“I have begged to just die.” Those were the words of Sadeh Sophia, a sickle cell disease patient. Although living in the UK, she suffers from the genetic blood disorder that primarily targets Africans, SCD globally affects 25 million people, mostly in equatorial countries across Africa, the Middle East and Asia. The World Health Organization reckons that circa 300, 000 people are born with sickle cell disease. There is no cure.
Sub-Saharan Africa is the disease’s epicenter. As many as 40% of the population in some African countries carry the trait. About 1,000 children in Africa are born with SCD every day, and more than half will die before they reach 5 years old.
Yet, the African genome, which could yield critical clues to the development of life-saving malaria drugs and medical treatments, has been vastly understudied. How can this be changed?

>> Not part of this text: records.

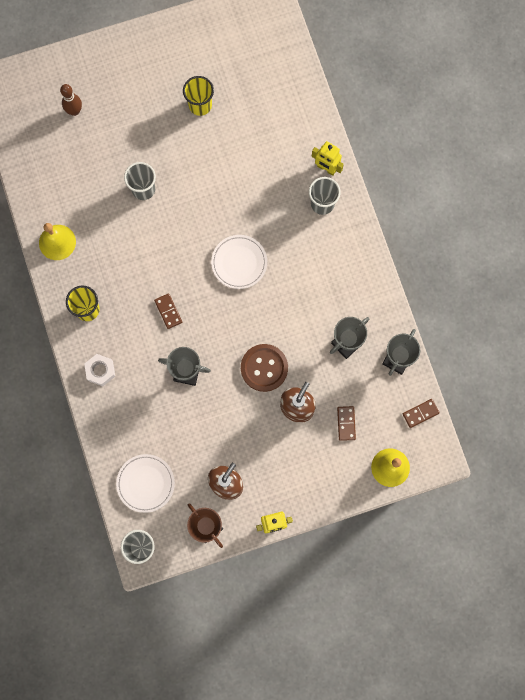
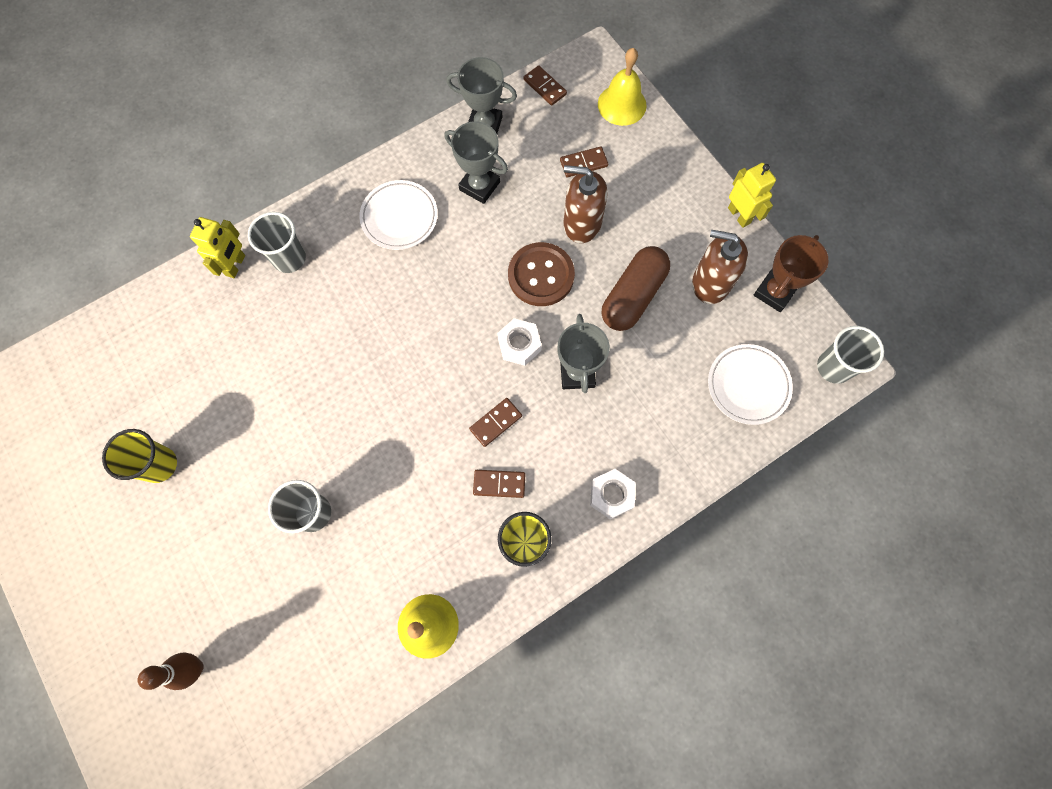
camera: 105 degrees left, 5 degrees down
(128, 304) = (499, 484): none -> brown domino
(217, 340) = (519, 345): none -> white nut
(231, 427) = (633, 296): none -> brown capsule
(239, 263) = (399, 345): white plate -> white plate (399, 217)

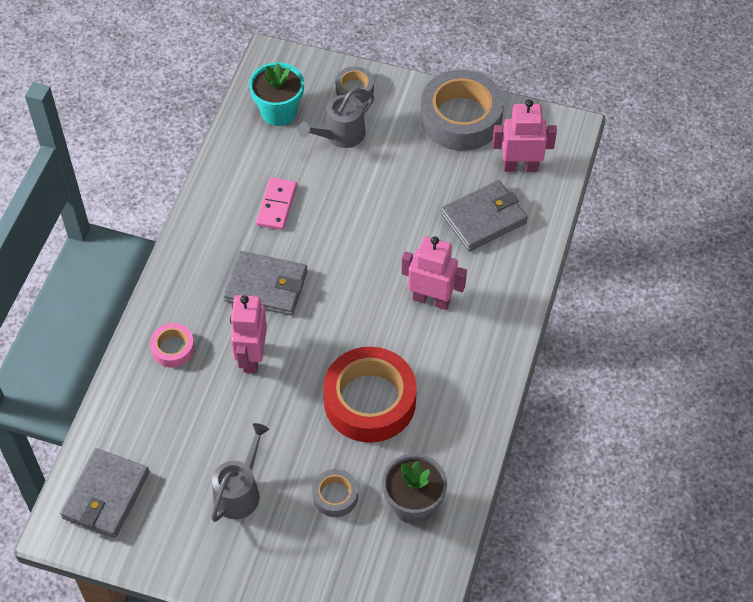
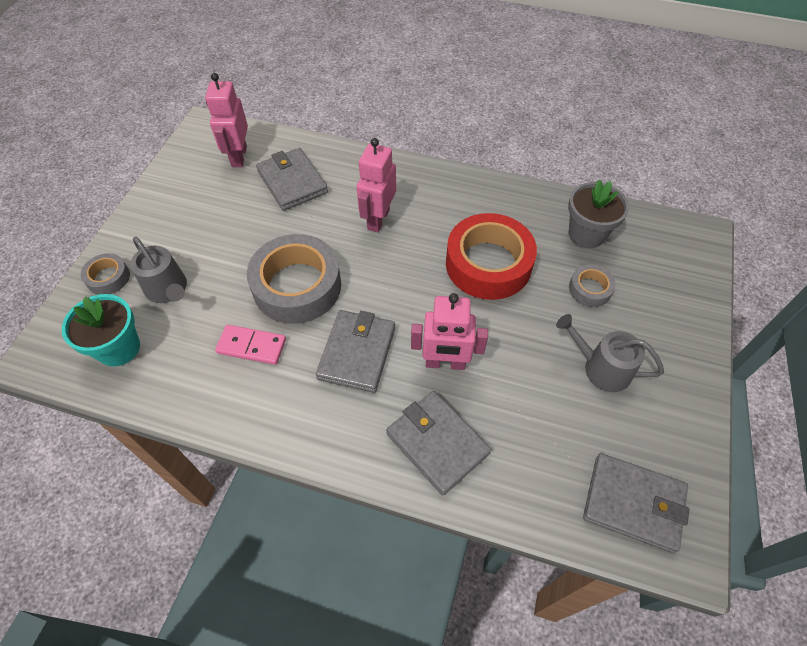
camera: 90 degrees left, 0 degrees up
(173, 348) = (437, 443): pink tape -> grey wallet
(461, 118) = (172, 194): grey tape -> grey tape (297, 286)

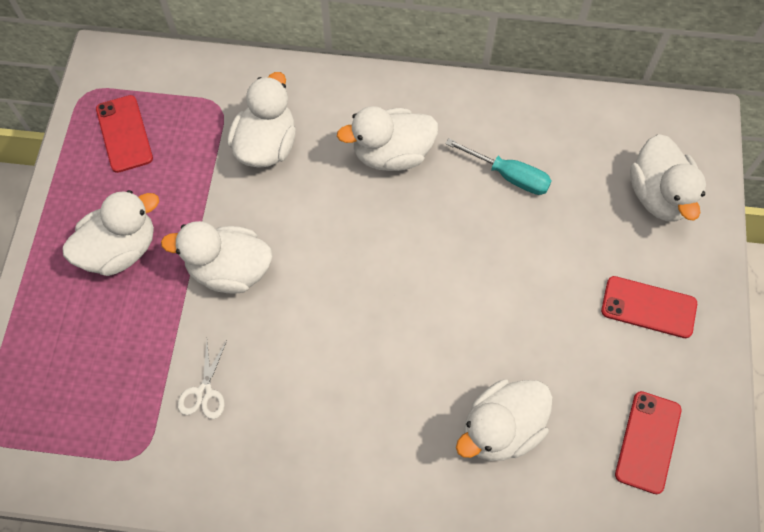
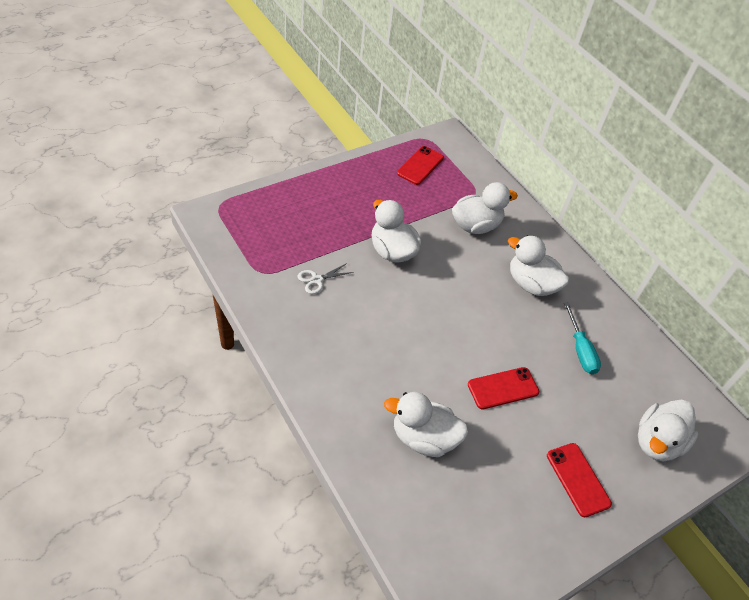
camera: 45 degrees right, 15 degrees down
(120, 249) = (359, 200): white duck -> none
(648, 442) = (490, 531): red phone -> red phone (503, 388)

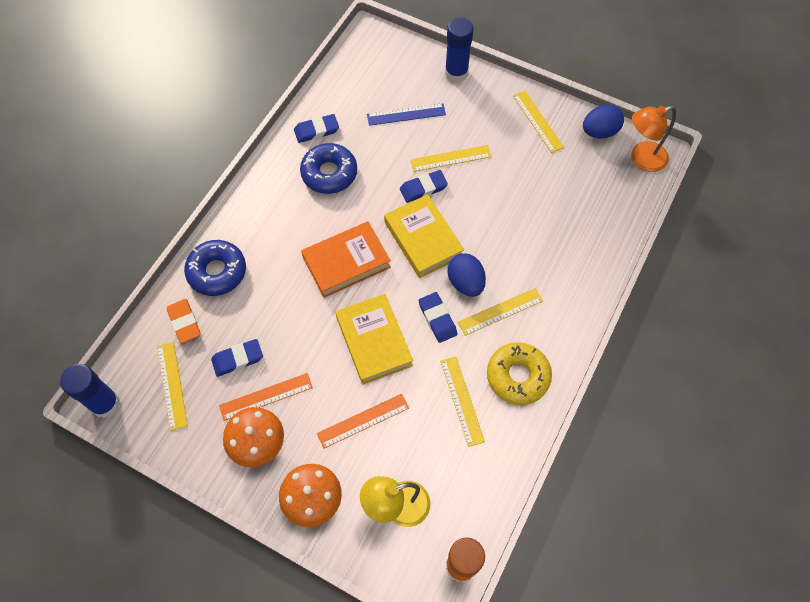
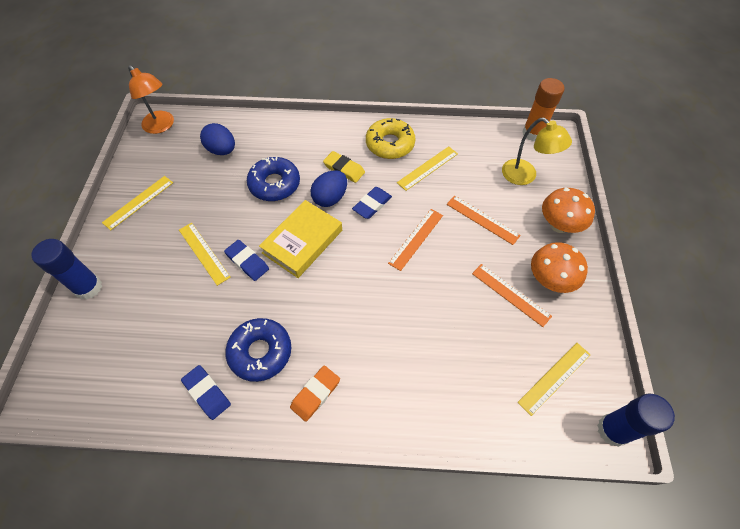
camera: 115 degrees left, 5 degrees down
(184, 322) = (493, 404): orange eraser -> orange eraser (315, 394)
(217, 272) = (424, 403): blue donut -> blue donut (274, 184)
(237, 359) = (495, 334): blue eraser -> none
(346, 262) = (354, 290): orange book -> none
(374, 341) = (416, 239): yellow book -> orange ruler
(406, 114) = (158, 312): blue ruler -> none
(500, 311) = (344, 169): yellow ruler -> yellow eraser
(599, 132) = (139, 158): blue egg -> blue egg (222, 150)

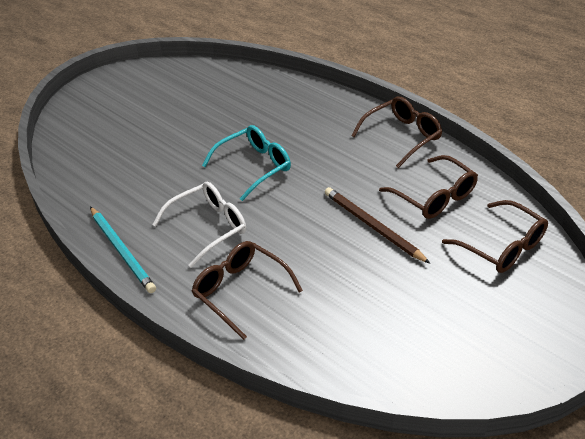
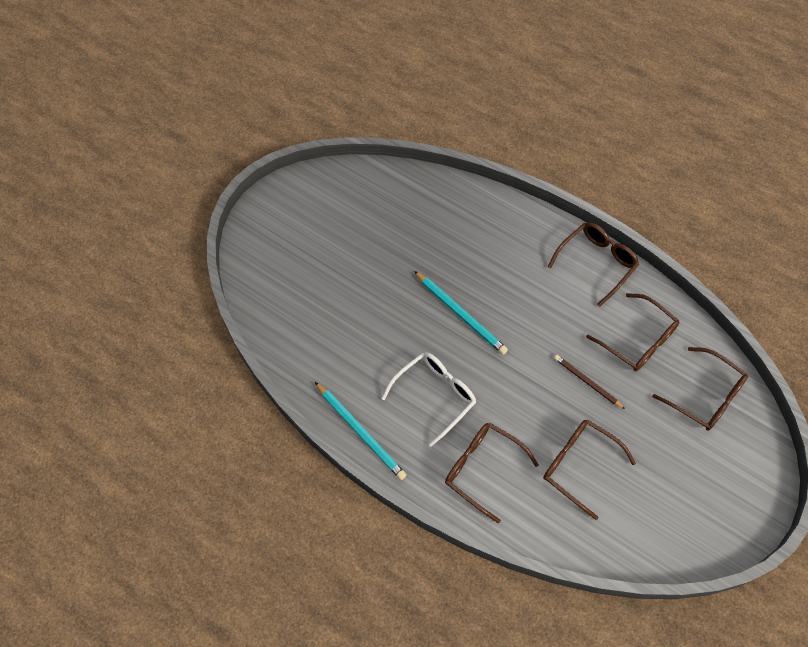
camera: 10 degrees left, 20 degrees up
(254, 166) = (461, 314): turquoise glasses -> turquoise pencil
(348, 296) = (579, 465): none -> brown glasses
(372, 226) = (587, 382): brown pencil -> brown pencil, size x0.65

The diseases affecting Africans differ significantly in severity, scope and distribution from those that affect inhabitants of other regions. These are due to a variety of factors, including genetics, economic development, political stability and even cultural norms. One example of such a disease is polio which was endemic in Nigeria, Afghanistan, parts of Asia and most countries in Africa (presently, Pakistan and Afghanistan are the only polio-endemic countries).
Malaria, transmitted by the Anopheles mosquito, which disproportionately affects Africans, is largely linked to geographical location, hygiene conditions and economic development. It claims the life of a sub-Saharan African child every two minutes. The haemoglobinopathies and sickle cell trait (HbAS) confers protection from the lethal manifestation of malaria. The vital aspect is the mutation that causes sickle cell disease which leads to a 90% risk reduction of severe Plasmodium falciparum malaria across sub-Saharan Africa.